Zulmira passa-lhe a mão pela cintura. Ele não se mexe. Zulmira desce a mão, roçando-lhe a pele devagar, e espalma-a sobre o sexo amolecido, a garganta a apertar, quase a doer. Retesa as coxas e uma onda de calor sobe-lhe pelo corpo. Debruça-se sobre ele e encosta-lhe os lábios ao ouvido.

– Não queres, Chiquinho?

O marido volta-se e deita-se de costas.

– Deixa-me mas é dormir.

Zulmira tem a boca aberta, a respiração está ofegante e o hálito é quente e a língua está pastosa.

– Chiquinho.

O marido abre os olhos.

– Porra, mulher. Não estás a ver que eu quero dormir?

Zulmira sorri-lhe e comprime-lhe os seios contra o peito. Passa-lhe uma perna sobre as coxas e encosta-lhe o sexo na pele suada. O marido não se mexe. Zulmira deita-se sobre ele.

– Chiquinho…

O marido empurra-lhe o corpo num gesto brusco.

– Caralho.

Volta-se para a parede e encolhe-se como um feto. O corpo de Zulmira fica rígido, estendido na cama. Olha o teto do quarto durante alguns instantes, fecha os olhos, sustém a respiração e morde os lábios. Não vai chorar. Pela primeira vez não vai chorar. Nem quer.

Levanta-se e entra na casa de banho. Abre o duche, deixa a água escorrer pelo corpo e pega o sabonete. Passa-o nos seios e sente os bicos endurecerem. Fecha os olhos, deixa cair o sabonete e acaricia os seios. Escorrega a mão direita pelo ventre e passa-a no sexo. Aperta as coxas e sente um calor a subir-lhe pelo corpo. Tira a mão do sexo e passa as duas no rosto. A água escorre-lhe pelos cotovelos e pelas coxas, e os músculos retesam-se. Zulmira tira as mãos do rosto, atira a cabeça para trás, e deixa a água escorrer. Os braços estão caídos ao longo do corpo, mas os dedos estão crispados nas coxas.

Fica assim algum tempo, e devagar introduz os dedos da mão direita entre as coxas. Fecha os olhos e abre as pernas, a mão esquerda a acariciar os bicos dos seios e a direita a massagear o clitóris. Cada vez com mais força e com mais velocidade, o corpo arqueado e a respiração entrecortada. A cabeça está encostada à parede, e ela deixa de sentir a água a picar-lhe a pele. Não geme, só arfa. E quando o orgasmo explode, tem de cerrar os dentes para conter o uivo que lhe sobe pela garganta.

Zulmira está trémula, o coração a bater descompassado, mas a cabeça está leve e uma sensação imensa de paz toma conta dela.
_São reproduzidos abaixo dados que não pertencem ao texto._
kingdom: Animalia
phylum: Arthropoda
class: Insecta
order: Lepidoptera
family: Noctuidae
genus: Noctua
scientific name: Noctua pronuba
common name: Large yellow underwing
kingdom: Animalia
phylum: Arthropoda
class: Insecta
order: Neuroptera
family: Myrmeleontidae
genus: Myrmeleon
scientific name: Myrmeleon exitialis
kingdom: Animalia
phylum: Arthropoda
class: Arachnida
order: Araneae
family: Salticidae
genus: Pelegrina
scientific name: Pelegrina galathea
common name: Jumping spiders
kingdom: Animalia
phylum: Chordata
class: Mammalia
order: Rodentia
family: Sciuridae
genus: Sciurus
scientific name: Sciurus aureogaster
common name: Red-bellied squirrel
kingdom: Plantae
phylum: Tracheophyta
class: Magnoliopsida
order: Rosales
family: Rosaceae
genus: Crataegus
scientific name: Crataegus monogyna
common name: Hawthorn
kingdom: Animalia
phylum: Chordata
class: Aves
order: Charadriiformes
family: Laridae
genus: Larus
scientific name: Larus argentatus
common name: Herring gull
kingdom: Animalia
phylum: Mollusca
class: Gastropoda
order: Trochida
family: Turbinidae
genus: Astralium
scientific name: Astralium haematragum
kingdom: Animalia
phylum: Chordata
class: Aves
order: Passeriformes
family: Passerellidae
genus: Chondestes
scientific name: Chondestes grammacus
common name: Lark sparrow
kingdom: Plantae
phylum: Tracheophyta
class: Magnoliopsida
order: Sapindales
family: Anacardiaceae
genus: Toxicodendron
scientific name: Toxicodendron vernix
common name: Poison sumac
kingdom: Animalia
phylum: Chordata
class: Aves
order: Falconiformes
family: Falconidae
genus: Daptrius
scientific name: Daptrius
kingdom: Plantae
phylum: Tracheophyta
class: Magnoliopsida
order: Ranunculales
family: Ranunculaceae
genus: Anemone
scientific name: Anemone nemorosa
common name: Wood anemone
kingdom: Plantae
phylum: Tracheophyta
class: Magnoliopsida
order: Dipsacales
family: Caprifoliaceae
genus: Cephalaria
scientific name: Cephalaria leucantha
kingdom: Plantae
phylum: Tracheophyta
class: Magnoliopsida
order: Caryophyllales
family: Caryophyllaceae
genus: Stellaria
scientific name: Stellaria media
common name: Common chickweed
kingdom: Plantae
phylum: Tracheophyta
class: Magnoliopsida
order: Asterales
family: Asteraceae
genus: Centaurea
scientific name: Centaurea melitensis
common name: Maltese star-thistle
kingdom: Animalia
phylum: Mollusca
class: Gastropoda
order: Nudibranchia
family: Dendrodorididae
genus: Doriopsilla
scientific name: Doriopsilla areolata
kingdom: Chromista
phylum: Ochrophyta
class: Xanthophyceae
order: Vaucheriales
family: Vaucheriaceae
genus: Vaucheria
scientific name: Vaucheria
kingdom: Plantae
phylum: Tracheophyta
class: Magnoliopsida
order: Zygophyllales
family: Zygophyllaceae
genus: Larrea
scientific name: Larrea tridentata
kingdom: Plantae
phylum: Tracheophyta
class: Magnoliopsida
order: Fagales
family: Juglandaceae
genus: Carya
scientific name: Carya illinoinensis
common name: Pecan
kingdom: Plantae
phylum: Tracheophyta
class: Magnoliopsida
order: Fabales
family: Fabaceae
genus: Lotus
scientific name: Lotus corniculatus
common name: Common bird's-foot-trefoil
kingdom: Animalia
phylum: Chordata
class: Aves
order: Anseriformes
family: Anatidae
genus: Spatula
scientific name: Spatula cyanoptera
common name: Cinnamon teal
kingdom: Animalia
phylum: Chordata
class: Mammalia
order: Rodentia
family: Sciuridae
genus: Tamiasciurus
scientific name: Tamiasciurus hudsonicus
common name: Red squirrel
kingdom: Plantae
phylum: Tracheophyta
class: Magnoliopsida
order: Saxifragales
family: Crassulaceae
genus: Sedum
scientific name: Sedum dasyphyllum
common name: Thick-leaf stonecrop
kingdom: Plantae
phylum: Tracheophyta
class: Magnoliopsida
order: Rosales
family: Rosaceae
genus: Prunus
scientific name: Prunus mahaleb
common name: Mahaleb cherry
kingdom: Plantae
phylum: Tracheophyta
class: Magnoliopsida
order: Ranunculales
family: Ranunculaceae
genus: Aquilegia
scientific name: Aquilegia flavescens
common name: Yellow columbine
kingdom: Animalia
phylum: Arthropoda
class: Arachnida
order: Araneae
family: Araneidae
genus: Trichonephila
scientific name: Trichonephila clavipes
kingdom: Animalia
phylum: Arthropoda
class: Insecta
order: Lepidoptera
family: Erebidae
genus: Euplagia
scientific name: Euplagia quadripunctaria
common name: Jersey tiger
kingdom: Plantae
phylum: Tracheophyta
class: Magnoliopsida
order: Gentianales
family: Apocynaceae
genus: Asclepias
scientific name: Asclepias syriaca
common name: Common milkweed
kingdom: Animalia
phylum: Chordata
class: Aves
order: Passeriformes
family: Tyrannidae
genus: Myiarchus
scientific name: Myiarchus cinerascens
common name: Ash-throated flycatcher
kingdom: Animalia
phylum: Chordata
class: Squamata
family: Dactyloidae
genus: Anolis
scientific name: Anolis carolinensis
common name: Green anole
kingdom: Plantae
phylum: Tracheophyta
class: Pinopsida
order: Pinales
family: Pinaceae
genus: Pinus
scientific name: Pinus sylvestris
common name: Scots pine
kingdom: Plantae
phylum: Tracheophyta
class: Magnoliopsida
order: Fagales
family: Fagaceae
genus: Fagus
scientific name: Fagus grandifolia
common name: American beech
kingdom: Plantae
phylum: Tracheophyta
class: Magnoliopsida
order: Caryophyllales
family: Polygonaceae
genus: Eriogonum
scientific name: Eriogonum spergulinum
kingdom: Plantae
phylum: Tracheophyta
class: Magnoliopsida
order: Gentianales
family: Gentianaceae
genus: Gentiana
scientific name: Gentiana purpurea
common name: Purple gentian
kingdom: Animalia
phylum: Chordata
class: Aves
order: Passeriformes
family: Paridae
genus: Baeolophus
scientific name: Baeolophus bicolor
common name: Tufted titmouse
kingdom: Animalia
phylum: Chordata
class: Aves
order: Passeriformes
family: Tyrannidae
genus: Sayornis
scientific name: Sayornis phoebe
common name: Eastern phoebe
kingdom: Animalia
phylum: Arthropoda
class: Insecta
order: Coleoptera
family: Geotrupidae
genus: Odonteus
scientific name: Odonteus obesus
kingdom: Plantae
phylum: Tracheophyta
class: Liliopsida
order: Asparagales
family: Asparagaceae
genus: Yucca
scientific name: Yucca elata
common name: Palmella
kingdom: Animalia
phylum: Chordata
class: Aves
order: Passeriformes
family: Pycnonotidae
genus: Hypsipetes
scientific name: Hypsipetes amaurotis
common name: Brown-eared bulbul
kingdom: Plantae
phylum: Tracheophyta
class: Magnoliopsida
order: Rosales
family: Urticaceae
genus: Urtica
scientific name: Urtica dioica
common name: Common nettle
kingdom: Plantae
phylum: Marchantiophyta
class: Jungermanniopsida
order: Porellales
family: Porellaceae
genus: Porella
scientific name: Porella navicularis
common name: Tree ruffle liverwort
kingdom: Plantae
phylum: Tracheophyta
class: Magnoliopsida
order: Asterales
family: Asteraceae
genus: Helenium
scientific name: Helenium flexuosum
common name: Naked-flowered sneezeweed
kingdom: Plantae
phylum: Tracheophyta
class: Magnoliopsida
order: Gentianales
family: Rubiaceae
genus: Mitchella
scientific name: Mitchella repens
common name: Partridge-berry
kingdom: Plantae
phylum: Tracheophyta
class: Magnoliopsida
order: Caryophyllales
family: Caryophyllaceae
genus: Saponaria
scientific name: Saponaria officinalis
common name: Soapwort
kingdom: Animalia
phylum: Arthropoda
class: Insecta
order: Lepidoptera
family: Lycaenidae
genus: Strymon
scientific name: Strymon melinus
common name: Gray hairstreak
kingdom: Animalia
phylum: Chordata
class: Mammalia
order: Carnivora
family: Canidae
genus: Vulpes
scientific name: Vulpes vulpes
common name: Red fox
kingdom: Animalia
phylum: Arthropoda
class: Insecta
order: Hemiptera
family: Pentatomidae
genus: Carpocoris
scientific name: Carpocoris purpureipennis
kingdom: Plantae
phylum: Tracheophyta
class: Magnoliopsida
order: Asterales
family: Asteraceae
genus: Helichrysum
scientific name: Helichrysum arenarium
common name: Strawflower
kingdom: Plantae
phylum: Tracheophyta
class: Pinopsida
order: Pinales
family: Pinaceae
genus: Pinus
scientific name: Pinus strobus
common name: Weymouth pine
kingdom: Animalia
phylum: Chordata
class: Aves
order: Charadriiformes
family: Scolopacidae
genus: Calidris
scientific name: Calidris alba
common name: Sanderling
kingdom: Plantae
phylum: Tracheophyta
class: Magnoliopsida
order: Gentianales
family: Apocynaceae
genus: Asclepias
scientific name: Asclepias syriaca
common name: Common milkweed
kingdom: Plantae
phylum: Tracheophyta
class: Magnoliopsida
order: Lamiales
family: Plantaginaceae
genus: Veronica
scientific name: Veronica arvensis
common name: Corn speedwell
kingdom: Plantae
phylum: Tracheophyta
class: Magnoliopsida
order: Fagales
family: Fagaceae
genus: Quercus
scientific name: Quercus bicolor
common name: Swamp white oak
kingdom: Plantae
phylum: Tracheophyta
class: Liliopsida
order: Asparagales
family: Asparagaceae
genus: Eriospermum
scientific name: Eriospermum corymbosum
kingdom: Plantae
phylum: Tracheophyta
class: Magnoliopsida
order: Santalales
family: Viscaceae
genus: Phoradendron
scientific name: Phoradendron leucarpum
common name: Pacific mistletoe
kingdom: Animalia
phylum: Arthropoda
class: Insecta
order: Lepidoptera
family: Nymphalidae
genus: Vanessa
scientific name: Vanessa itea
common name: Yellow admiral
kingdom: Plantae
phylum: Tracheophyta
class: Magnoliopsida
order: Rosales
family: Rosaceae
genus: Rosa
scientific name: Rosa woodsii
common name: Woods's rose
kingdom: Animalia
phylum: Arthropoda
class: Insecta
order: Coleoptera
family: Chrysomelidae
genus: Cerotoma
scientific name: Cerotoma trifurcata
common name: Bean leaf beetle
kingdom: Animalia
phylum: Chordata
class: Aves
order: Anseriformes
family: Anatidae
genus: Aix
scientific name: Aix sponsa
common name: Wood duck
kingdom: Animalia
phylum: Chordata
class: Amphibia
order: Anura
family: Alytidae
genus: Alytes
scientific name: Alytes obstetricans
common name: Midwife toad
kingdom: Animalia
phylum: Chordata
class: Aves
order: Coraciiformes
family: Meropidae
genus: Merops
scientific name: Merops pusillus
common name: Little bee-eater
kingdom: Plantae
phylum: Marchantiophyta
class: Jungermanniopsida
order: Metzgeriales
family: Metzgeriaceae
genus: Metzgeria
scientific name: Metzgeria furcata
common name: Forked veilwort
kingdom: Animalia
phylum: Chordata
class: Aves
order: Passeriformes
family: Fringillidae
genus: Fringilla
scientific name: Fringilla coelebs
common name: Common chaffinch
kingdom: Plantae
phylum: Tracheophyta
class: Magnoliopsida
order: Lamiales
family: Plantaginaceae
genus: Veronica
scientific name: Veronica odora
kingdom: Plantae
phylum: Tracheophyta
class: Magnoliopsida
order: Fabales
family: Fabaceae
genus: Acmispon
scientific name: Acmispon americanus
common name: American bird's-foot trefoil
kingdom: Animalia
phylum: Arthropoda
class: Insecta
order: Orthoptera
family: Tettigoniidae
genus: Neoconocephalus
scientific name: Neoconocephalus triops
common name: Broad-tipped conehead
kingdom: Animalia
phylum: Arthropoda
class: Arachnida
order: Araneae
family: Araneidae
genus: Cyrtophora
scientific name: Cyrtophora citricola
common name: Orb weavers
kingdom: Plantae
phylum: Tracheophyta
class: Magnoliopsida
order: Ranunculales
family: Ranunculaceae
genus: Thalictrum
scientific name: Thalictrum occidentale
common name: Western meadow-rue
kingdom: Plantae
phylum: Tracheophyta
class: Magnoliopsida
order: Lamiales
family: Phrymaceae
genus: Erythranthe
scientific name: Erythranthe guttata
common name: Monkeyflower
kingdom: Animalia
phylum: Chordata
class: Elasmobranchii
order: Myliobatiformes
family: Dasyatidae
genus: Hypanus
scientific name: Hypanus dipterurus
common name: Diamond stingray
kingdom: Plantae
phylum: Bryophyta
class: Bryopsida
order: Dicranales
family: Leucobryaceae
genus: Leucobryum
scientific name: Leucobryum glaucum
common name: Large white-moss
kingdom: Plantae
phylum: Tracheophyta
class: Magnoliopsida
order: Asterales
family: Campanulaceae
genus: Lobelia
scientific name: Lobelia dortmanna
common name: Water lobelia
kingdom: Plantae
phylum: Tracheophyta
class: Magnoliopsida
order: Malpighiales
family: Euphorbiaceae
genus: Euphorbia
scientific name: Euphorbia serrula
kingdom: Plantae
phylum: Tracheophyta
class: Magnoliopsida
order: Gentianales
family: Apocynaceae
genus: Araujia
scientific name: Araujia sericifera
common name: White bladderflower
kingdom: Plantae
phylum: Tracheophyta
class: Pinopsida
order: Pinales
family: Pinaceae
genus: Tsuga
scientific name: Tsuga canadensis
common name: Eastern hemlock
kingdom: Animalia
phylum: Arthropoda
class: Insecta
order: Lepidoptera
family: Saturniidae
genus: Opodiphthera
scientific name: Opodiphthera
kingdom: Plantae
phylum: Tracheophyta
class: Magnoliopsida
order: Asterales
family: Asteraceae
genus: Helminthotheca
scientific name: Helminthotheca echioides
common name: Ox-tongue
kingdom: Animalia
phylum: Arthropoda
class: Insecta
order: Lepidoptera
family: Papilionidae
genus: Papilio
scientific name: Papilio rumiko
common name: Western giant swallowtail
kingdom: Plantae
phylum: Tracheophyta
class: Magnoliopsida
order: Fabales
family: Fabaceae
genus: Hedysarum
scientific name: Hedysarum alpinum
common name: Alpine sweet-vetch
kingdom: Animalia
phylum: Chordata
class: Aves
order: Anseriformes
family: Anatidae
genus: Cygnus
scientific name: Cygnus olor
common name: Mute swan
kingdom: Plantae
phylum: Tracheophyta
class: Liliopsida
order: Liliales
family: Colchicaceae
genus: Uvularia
Fecha os olhos e deixa a água escorrer-lhe pelo corpo até a pele começar a enrugar-se. Fecha a água, sai do duche e olha-se ao espelho. Os olhos brilham, mas estão serenos e tranquilos. Há muito que não se sente tão bem e tão em paz. Enxuga-se e volta ao quarto, nua. O marido continua a dormir, voltado para a parede, encolhido como um feto.

Zulmira olha o corpo imóvel e abre os lábios num sorriso. Naquele sábado acabaram-se, e para sempre, os filmes de mistério e de terror e os jogos de futebol na televisão.